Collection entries
------------------------------------------------------------------------

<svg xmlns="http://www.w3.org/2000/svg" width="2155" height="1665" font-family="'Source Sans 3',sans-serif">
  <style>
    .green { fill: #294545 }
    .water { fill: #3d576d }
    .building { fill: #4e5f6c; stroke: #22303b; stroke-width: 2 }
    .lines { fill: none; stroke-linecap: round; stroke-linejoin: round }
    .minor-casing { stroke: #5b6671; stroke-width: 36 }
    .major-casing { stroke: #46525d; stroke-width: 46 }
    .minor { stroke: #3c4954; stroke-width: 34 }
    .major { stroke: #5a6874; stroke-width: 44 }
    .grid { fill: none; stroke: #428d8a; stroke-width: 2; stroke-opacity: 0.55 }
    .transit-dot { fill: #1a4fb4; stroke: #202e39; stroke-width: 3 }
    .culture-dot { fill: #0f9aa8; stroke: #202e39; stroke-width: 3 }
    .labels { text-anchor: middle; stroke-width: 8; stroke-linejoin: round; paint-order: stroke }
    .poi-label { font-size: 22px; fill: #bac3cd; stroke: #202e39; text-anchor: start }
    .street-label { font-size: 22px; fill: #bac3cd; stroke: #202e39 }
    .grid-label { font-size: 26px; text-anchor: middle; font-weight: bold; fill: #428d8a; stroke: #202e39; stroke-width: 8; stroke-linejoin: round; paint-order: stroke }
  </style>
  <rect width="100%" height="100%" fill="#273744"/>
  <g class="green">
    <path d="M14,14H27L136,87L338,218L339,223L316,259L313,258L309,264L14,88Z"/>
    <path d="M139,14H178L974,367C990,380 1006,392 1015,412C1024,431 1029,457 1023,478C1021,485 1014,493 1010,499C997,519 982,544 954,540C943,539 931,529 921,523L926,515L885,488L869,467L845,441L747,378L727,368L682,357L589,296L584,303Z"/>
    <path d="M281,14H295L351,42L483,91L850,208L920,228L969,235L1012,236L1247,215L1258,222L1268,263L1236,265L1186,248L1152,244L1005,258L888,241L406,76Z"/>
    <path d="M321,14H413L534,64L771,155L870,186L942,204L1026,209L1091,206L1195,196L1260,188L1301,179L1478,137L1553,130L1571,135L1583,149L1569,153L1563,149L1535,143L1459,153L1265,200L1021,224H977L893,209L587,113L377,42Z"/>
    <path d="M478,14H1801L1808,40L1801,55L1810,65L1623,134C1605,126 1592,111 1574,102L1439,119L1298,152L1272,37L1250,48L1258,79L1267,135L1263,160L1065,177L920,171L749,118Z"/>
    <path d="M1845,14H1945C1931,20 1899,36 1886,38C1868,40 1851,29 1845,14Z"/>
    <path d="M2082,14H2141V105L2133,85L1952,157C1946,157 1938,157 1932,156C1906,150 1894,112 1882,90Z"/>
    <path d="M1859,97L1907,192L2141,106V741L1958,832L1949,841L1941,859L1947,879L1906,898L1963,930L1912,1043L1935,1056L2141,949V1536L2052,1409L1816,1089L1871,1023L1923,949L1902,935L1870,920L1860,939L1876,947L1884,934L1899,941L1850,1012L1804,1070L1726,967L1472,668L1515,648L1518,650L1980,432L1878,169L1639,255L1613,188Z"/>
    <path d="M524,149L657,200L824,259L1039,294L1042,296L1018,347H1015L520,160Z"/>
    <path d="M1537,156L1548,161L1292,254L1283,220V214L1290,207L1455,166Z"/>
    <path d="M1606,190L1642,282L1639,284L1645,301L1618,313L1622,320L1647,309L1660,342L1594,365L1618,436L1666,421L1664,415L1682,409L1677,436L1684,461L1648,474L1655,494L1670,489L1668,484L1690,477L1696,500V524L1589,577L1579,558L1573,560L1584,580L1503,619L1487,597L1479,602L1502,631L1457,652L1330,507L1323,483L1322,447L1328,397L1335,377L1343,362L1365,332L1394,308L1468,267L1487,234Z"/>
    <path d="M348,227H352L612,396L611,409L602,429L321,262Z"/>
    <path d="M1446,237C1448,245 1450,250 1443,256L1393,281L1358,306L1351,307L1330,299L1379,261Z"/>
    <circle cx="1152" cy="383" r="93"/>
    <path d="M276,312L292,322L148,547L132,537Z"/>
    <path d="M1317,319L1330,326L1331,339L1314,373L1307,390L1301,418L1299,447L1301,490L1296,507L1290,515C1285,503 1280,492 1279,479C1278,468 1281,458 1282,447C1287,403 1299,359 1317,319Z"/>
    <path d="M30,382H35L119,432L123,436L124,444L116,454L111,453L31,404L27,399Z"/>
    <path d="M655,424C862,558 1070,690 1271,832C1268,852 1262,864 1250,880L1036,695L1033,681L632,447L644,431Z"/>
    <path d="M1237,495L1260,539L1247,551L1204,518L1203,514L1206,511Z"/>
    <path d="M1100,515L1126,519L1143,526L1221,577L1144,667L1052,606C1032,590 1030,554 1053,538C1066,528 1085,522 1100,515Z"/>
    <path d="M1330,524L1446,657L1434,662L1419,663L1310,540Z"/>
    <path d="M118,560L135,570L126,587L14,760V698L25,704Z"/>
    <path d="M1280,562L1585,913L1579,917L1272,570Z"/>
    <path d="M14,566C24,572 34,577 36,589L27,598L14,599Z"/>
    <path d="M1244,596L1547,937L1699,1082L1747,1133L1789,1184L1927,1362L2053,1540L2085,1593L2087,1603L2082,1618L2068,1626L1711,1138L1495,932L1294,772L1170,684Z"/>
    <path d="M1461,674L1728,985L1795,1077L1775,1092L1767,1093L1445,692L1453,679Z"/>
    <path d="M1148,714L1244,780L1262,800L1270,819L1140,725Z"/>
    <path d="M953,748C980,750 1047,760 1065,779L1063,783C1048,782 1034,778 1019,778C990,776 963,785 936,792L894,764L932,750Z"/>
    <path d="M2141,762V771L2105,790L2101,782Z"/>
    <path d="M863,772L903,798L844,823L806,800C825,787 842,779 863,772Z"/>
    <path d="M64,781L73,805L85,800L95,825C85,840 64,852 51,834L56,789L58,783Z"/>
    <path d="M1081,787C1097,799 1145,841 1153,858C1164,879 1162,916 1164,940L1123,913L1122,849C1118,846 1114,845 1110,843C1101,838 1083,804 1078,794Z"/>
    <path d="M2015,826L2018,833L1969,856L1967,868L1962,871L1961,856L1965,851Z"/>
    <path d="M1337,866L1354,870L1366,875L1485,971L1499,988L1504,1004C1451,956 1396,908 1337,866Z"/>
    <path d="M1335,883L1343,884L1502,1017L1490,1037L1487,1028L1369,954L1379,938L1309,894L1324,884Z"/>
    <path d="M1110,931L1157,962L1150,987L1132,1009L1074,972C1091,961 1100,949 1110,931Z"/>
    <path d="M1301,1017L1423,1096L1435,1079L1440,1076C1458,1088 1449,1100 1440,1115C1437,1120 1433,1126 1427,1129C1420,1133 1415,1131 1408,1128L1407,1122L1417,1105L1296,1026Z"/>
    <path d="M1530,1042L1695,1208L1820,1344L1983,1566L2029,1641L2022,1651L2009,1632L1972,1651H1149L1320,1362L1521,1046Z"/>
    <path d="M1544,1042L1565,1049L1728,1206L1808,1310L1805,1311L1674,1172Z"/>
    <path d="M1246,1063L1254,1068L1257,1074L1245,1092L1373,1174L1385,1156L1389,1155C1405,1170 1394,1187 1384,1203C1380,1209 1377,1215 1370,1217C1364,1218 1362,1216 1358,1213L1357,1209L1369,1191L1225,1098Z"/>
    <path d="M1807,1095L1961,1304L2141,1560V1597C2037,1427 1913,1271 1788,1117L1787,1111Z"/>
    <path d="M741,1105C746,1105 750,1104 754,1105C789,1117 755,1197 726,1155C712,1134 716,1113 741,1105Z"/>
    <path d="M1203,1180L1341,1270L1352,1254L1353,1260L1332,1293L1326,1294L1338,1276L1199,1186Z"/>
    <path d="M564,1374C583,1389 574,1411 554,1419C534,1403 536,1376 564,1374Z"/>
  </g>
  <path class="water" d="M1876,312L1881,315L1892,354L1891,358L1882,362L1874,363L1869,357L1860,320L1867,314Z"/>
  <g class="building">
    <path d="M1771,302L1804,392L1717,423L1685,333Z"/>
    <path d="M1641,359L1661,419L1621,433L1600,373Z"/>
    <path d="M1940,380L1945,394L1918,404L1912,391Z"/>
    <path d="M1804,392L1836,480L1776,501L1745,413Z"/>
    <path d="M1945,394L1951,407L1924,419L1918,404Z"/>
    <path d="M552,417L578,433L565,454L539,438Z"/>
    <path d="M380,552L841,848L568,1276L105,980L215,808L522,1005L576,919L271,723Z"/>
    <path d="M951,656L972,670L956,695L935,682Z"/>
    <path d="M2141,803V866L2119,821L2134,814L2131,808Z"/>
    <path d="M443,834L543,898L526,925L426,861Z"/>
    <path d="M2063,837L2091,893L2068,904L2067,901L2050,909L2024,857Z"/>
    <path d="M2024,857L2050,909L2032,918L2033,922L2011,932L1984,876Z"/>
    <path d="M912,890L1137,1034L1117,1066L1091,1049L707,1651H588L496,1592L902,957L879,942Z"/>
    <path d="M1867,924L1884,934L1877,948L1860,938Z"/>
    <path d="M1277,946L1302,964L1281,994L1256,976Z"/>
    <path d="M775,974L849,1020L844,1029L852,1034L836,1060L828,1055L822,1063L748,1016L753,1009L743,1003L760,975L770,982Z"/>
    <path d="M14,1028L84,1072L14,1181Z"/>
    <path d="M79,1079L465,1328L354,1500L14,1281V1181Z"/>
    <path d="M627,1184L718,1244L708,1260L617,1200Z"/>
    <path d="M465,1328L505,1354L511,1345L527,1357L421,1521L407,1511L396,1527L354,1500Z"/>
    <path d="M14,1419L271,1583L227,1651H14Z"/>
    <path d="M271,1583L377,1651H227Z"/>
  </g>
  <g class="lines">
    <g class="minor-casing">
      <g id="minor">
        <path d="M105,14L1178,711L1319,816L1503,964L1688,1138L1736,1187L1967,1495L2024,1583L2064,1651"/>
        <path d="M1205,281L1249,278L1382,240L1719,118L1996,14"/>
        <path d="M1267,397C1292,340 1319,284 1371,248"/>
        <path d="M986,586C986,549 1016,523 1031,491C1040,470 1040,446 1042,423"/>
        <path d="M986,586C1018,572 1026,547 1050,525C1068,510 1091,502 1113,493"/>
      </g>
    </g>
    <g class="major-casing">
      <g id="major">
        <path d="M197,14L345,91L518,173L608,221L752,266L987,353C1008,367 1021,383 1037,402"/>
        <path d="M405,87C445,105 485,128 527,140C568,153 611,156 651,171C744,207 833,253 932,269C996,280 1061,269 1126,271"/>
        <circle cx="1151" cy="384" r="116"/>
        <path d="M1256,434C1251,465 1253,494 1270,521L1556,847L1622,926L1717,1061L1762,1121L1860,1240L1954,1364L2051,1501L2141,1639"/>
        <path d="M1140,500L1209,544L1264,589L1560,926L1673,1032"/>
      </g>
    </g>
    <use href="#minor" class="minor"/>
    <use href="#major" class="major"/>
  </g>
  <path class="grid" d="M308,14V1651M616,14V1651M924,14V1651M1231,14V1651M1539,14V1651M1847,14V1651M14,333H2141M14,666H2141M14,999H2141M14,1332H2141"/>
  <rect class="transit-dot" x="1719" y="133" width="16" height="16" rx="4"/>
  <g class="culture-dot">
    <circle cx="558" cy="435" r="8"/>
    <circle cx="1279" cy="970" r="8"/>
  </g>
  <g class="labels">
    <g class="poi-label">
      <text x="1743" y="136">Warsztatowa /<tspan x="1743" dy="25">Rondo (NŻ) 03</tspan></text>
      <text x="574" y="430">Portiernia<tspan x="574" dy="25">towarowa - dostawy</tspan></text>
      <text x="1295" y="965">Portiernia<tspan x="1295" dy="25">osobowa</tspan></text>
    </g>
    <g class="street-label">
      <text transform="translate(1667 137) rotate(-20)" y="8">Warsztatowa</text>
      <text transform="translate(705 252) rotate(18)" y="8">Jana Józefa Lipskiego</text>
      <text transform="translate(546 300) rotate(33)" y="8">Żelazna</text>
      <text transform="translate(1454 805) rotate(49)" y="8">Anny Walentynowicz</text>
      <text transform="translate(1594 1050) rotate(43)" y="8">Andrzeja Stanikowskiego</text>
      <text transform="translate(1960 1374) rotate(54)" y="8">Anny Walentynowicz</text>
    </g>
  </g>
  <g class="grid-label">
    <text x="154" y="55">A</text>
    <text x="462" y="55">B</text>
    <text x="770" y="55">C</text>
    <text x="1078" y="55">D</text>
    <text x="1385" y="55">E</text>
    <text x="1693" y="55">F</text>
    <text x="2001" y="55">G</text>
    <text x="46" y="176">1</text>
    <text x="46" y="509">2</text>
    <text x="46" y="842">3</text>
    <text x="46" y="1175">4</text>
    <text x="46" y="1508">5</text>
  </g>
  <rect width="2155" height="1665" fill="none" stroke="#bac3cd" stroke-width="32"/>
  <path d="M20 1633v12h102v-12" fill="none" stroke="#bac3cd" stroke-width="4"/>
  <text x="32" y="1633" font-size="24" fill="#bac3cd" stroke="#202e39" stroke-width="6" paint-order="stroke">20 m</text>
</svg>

------------------------------------------------------------------------

The task —
Look for the string "lines" in the entries above. Copy every line that has it.

Task result —
    .lines { fill: none; stroke-linecap: round; stroke-linejoin: round }
  <g class="lines">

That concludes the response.